READING TEXT Start Marker
However, the market's core anxiety lies not in the "data's absence" but in: what interest rate path will the data point to after replenishment?
According to the CME FedWatch tool (as of November 19 Beijing time): the probability of a 25-basis-point rate cut by the Fed in December is 48.9%, with the probability of no change at 51.1%.
In other words, the market's expectations for a recent rate cut are almost evenly split, making rate expectations particularly sensitive and fragile.
Tech stocks and cryptocurrencies belong to asset categories that rely on high valuations and strong growth expectations, making them extremely sensitive to interest rate changes. If the upcoming data reinforces the narrative of "inflation remaining sticky" or "labor market resilience exceeding expectations," leading to a further delay in rate cut expectations, then the pressure of liquidity tightening will continue to loom over risk assets.
Industry Insiders: Is It a 'Deep Pullback' or a 'Perfect Bottom'?
Over the past few years, the correlation between Bitcoin and U.S. tech stocks, especially the Nasdaq 100 Index, has continued to strengthen. The latest data shows that the 30-day correlation between Bitcoin and the Nasdaq has reached around 0.80, hitting a new high since 2022.
Industry insiders generally believe that Bitcoin's performance is increasingly resembling a "leveraged tech stock," surging in a bull market, being sold off in sync during risk-off sentiment spikes, and experiencing amplified declines.
· Faced with Bitcoin's pullback, opinions among crypto industry professionals are divided:
· Long-term Profit Taking: Analysts such as Gerry O'Shea from Hashdex Asset Management believe that Bitcoin's struggle is partly due to long-term holders taking profits, capitalizing on significant gains in recent years.
Technical Warning: Alex Kuptsikevich, Chief Market Analyst at FxPro, pointed out that Bitcoin breaking below the 50-week moving average confirms the rupture of the two-year bull market trend. His scenario predicts that Bitcoin may further decline to the 200-week moving average (around the $60,000 to $70,000 range).

· 'Extreme Fear' Signal: The sentiment index from CoinMarketCap indicates that current crypto investors are in a state of 'extreme fear.' However, Haider Rafique, Managing Partner at OKX Global, believes that the market's performance in the coming days will determine whether this is just a 'sharp, temporary pullback' or will evolve into 'a deeper reset.'
· Optimists Call for Entry: Optimists like Ryan Rasmussen from Bitwise Asset Management still maintain a positive outlook, viewing the market's 'fear' extremes as the 'perfect opportunity' for investors to build existing positions or enter the market. Geoffrey Kendrick, Director of Digital Asset Research at Standard Chartered, stated in a recent research report that the current Bitcoin pullback is a healthy adjustment within the cycle, and if it can hold around the $100,000 region, Bitcoin will establish a new structural support.

In summary, the current market is in a typical 'wait-and-see' phase. It is advised for investors to control their positions, avoid chasing highs or panic selling, and expect short-term or sustained weak consolidation in tech stocks and crypto assets. The market is waiting for new anchor points, including fundamental data, policy signals, and AI narrative validation. Until then, risk assets will undergo a more restrained consolidation phase.
READING TEXT End Marker
TASKS TO PERFORM:
(a) According to the commentary on Bitcoin and tech stocks, what 30-day correlation between Bitcoin and the Nasdaq does the latest data show?
(b) Summarize the commentary on Bitcoin and tech stocks in two sentences.
The rows are separate material, distinct from the commentary on Bitcoin and tech stocks.
DATASET CONTENT Start Marker
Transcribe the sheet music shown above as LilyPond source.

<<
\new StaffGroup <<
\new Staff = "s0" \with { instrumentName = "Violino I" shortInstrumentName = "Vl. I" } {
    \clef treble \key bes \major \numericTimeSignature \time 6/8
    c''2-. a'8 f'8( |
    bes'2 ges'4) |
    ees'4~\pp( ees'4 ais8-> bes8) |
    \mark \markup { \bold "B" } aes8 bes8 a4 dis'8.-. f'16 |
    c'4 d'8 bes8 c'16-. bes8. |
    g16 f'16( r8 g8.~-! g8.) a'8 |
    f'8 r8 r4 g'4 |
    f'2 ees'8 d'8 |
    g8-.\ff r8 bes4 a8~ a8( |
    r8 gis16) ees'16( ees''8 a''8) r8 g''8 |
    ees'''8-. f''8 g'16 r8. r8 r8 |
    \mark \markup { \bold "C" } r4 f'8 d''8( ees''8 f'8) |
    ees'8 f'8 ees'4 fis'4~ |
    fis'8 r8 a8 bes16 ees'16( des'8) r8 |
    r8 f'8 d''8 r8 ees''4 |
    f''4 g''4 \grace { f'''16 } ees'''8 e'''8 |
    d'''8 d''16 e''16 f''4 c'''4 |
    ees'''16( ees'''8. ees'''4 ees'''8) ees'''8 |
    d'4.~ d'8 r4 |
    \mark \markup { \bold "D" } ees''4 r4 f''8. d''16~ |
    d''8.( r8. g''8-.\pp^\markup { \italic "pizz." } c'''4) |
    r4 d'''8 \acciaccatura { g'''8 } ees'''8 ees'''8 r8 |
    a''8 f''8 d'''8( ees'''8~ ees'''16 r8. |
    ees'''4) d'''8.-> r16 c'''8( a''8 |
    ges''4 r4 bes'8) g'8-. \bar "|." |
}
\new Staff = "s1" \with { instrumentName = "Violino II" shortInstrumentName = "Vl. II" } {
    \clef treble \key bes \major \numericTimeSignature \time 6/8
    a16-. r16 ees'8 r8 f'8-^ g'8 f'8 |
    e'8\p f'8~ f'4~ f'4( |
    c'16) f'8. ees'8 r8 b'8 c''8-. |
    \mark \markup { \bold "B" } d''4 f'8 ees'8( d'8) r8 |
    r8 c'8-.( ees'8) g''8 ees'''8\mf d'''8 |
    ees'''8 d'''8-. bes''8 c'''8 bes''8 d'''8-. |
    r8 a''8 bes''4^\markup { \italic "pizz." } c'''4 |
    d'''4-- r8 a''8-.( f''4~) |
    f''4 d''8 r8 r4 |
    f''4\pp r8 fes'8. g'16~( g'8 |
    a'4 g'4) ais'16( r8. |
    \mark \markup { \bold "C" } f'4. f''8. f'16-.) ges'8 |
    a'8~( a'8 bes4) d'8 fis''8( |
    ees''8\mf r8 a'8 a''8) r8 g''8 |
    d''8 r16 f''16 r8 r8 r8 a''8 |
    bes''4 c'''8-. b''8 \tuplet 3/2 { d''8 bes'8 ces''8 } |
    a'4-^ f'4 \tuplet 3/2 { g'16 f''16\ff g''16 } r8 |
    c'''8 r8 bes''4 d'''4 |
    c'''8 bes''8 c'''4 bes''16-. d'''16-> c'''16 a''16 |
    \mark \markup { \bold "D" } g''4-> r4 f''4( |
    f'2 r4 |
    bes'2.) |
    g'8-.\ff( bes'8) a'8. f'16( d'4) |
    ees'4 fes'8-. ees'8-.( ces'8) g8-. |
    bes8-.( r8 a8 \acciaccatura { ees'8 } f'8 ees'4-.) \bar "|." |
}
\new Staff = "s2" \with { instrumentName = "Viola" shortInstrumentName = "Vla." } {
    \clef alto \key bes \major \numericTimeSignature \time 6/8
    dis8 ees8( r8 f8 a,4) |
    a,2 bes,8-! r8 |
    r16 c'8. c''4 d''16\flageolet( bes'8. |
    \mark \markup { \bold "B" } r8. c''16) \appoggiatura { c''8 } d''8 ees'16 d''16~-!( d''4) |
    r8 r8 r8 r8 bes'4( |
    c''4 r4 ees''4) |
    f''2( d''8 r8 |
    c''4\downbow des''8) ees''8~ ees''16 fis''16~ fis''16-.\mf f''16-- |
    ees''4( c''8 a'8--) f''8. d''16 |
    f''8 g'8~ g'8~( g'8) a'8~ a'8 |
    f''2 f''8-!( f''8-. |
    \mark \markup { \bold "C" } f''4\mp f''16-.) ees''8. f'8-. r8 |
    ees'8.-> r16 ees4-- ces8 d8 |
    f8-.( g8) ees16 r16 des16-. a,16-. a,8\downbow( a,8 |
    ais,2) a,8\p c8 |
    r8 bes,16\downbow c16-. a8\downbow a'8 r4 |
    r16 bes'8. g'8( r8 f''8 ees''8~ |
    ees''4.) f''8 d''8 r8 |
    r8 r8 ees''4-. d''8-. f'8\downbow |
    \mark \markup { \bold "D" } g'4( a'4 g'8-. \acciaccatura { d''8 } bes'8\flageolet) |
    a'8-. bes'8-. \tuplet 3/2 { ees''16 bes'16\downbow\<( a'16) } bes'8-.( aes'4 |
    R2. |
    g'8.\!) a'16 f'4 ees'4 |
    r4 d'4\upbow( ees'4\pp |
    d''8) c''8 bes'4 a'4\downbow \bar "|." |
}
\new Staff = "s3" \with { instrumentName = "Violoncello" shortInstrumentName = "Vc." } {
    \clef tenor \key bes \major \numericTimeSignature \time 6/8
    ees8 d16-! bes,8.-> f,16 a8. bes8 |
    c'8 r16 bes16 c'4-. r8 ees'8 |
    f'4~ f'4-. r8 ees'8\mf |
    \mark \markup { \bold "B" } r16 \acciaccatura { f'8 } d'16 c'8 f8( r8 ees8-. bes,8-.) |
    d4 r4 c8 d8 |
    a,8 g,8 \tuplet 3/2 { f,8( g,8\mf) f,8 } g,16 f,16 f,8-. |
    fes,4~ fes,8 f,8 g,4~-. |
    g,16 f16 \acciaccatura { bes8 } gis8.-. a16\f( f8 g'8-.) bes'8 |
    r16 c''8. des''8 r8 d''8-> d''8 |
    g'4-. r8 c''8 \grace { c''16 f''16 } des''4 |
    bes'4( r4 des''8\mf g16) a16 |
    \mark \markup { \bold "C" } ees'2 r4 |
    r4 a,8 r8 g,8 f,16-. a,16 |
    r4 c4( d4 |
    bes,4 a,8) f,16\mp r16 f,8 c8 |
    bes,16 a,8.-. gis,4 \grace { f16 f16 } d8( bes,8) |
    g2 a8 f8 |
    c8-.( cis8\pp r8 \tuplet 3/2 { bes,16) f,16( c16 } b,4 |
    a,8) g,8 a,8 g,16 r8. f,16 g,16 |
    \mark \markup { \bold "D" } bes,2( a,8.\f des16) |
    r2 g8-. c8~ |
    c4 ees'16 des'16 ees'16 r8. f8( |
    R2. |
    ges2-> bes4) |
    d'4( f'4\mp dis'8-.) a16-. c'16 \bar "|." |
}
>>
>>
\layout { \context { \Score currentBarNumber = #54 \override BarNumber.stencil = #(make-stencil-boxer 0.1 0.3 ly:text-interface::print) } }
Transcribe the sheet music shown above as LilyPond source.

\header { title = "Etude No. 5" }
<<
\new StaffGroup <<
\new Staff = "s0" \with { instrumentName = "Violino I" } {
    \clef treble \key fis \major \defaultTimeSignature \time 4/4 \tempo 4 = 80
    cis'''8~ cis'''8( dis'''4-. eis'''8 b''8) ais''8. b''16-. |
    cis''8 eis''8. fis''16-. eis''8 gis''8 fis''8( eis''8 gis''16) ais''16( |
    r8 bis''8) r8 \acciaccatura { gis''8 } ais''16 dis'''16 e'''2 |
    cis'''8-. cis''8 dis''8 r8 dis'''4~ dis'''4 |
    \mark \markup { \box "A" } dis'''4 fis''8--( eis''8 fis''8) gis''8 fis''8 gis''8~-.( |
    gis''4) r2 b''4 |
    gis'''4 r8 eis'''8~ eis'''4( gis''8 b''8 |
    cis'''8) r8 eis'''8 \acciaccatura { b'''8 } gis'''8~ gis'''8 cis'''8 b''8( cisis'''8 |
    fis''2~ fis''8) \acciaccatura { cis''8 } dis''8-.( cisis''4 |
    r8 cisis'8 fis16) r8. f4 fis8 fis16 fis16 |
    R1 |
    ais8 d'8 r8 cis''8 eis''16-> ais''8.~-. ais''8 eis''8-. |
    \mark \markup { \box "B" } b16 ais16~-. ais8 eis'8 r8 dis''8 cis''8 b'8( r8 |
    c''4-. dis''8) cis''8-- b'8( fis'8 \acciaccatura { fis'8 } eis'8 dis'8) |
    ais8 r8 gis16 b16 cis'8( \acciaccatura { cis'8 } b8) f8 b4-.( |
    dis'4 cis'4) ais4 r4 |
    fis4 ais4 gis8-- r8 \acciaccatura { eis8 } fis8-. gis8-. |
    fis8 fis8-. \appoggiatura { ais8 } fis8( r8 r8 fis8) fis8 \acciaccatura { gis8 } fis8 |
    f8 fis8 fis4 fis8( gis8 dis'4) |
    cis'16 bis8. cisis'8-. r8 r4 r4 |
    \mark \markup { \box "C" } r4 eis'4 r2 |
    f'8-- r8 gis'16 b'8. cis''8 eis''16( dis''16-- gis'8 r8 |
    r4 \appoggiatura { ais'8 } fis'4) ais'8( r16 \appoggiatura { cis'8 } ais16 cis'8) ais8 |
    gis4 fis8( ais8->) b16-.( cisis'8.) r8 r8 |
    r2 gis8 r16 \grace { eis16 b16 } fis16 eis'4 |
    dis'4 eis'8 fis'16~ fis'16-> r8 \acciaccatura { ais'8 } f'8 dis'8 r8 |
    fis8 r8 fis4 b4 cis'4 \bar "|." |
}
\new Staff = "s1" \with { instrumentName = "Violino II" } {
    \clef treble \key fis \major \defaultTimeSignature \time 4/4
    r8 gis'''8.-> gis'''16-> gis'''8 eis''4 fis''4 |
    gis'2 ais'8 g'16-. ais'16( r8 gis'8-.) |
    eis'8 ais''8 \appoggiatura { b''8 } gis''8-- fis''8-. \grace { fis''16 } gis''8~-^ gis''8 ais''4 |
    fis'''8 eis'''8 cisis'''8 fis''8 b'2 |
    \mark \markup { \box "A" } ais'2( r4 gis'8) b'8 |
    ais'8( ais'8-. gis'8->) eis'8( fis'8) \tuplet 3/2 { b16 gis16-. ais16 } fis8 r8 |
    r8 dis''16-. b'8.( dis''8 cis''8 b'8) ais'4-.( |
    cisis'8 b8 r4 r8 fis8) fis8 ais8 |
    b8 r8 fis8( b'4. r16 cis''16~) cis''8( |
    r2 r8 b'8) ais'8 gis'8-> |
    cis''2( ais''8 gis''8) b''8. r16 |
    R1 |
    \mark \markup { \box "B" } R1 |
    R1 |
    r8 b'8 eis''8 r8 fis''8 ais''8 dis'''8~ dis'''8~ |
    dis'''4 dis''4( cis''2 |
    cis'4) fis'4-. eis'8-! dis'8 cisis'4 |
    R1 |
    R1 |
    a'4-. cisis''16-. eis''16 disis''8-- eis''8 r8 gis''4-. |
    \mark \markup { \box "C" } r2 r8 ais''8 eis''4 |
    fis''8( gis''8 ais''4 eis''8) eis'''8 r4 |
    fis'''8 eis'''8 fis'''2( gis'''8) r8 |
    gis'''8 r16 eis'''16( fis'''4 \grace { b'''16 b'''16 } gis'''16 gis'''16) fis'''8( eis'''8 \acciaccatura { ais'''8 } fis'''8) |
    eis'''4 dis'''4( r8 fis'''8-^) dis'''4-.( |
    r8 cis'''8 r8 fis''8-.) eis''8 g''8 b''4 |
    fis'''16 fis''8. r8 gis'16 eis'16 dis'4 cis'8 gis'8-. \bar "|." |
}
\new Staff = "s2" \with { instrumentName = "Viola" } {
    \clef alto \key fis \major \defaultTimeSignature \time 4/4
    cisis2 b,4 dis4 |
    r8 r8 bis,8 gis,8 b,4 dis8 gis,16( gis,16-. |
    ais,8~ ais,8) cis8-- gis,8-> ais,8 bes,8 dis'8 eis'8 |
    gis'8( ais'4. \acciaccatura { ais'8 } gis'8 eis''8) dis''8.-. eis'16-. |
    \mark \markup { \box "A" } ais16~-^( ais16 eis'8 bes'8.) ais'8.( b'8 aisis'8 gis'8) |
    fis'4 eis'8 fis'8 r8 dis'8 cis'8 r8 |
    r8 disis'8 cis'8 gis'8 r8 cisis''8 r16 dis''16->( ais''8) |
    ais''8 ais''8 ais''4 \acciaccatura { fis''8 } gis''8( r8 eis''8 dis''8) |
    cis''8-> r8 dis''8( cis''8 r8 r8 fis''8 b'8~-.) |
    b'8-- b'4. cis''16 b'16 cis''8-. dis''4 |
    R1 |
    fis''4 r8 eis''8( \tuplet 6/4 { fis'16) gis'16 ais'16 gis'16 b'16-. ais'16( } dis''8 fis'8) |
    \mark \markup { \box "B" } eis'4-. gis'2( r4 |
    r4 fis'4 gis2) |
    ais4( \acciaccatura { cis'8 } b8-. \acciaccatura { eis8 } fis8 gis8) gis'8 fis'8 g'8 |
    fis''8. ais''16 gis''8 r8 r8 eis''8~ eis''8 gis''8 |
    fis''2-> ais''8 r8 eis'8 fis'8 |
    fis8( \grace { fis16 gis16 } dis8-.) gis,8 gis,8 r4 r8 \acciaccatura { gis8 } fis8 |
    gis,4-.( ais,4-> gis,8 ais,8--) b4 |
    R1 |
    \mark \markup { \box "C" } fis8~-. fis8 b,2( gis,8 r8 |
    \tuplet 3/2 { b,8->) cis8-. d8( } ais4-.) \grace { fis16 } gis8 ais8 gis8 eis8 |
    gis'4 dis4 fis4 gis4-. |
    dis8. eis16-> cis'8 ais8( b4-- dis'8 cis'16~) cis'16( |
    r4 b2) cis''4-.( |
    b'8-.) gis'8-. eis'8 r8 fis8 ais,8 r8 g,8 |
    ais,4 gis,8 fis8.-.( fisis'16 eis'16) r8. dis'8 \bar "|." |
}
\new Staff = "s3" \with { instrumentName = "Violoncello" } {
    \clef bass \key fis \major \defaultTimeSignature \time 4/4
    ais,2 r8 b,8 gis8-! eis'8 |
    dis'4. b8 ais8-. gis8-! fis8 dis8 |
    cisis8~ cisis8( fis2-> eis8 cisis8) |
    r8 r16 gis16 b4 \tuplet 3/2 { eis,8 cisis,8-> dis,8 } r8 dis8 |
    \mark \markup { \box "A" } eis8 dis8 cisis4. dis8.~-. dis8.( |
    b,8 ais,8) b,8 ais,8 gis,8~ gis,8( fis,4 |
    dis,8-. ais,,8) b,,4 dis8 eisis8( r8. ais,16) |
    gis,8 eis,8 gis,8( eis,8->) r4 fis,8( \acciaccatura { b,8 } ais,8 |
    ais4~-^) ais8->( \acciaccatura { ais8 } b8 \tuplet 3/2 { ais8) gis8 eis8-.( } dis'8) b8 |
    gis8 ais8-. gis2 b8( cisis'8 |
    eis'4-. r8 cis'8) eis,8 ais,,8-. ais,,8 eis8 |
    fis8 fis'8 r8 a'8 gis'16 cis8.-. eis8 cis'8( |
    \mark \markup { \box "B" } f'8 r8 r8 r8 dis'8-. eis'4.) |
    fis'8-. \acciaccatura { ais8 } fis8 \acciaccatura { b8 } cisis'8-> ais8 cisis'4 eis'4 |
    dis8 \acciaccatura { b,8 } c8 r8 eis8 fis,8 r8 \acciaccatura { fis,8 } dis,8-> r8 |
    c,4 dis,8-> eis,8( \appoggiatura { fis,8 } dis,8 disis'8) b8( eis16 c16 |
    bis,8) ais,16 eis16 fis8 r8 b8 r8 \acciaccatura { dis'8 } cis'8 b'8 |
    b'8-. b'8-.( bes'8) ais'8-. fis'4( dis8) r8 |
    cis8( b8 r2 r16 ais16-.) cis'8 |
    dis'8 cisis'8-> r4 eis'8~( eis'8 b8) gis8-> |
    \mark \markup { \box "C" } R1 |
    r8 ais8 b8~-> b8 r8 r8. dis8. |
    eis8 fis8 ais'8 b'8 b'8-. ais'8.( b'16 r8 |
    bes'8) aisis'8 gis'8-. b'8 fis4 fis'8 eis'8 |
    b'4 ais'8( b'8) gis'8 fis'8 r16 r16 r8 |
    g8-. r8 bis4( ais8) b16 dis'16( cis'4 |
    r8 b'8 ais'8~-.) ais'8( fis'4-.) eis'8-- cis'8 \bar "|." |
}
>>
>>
DATASET CONTENT End Marker
SOLUTIONS IN ORDER:
(a) Around 0.80, the highest level since 2022.

(b) Market expectations for a December Fed rate cut are almost evenly split, which leaves tech stocks and cryptocurrencies highly sensitive to interest rate changes at a time when Bitcoin's correlation with the Nasdaq has reached a new high since 2022. Crypto industry professionals are divided over Bitcoin's pullback, and the market is in a wait-and-see phase in which weak consolidation is expected until new anchor points emerge.